We did Rahner yesterday in Grace, actually the first half of the class was on Rahner's teacher, Martin Heidegger. I couldn't remember if I had actually read any yet, I have a Basic Writings and a standalone copy of "The Question Concerning Technology" on my shelf. I know I carried a print out of "What is Metaphysics" around one semester. It is usually wishful thinking that I will get time to read outside of material directly tied to my courses. The class was so fun that I decided to re-read "What is Metaphysics" which is also conveniently in my reader. I'm almost done this short piece, and it is hilarious. I believe the prof, Ken Melchin, used the term INSANE. The whole article is about nothing. Not that it isn't about anything, no specifically it is about nothing.

The whole class had me reflecting again on this turn towards the subject that I discussed a week or so ago. Heidegger is an important turning point in thinking, his thought influences much of our own yet I bet, other than those studying theology and philosophy, his name is not that well known. He is the one who tried to capture what it is that we are experiencing when we are experiencing and even the why we would be inclined towards experience at all. This is that turn to the subject that flew in the face of object focused scholasticism. The article I'm reading is Heidegger having a lot of fun with these kinds of a priori questions. (At least I imagine this was fun, then maybe I too am just a little INSANE as well.)

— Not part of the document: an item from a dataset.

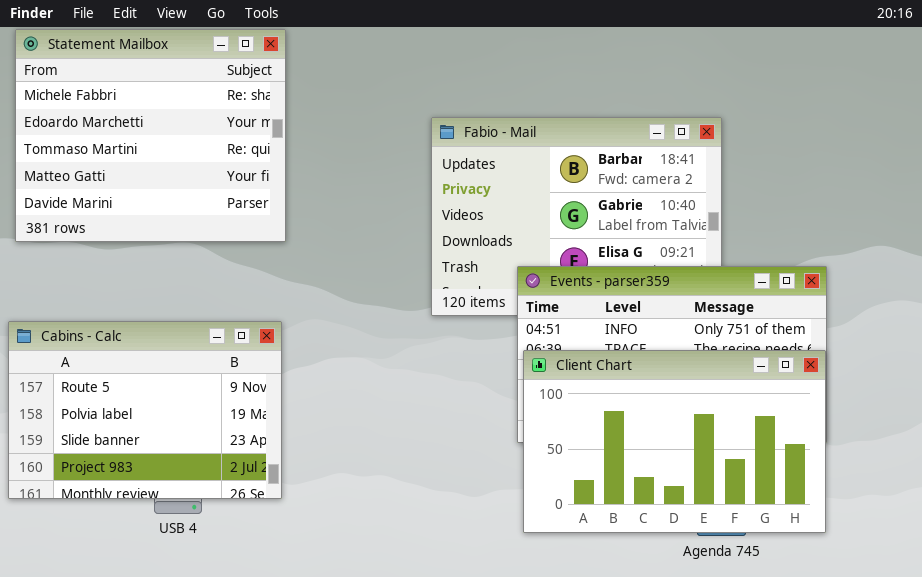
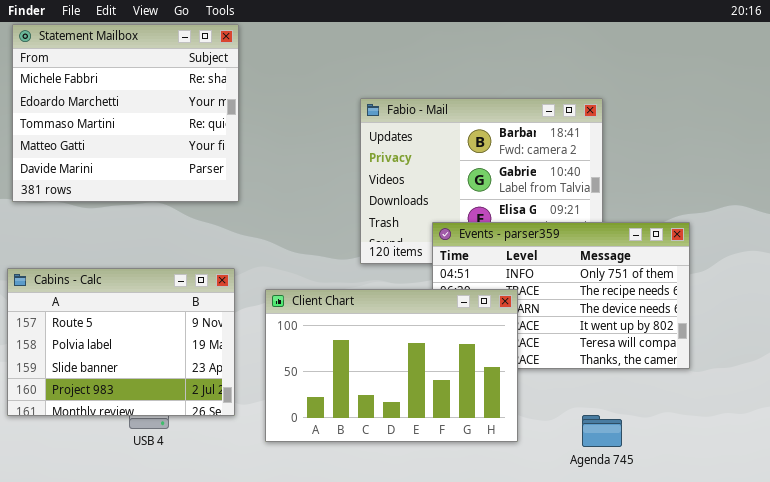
Client Chart: [523,350,826,533] -> [265,289,518,442], moved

I updated the blog a bit, added and sorted links (deleted a few too). Also added a spiffy text of the day in Greek at the bottom. If you don't use it you lose it - I'm two years from being able to take the advanced Greek class (for some reason they decided to make it a grad class???) and that is one I definitely want to take because two semesters of Greek is just enough to make you dangerous.

Back to nothing!

3 comments:

Anonymous said...

Frank, with Heidi in toe, you're dangerous enough!

One of Freedom said...

Kenny, what no book suggestion :-).

I finished the article, very cute ending. I wish I had more time to read Heidi more. Been reading some Schmemann which I am really enjoying, I'm glad that I'm now finding Orthodox theologians that are readable and enjoyable.

We should try for Hegel this summer.

Anonymous said...

Yes, it will have to wait for summer, consideirng the pace I've been reading at! Plus, by then I'll be done my early modern philosophy seminar, from Descartes to Kant, so Hegel won't be too much of a strech, and gives me an excuse to read Taylor's book!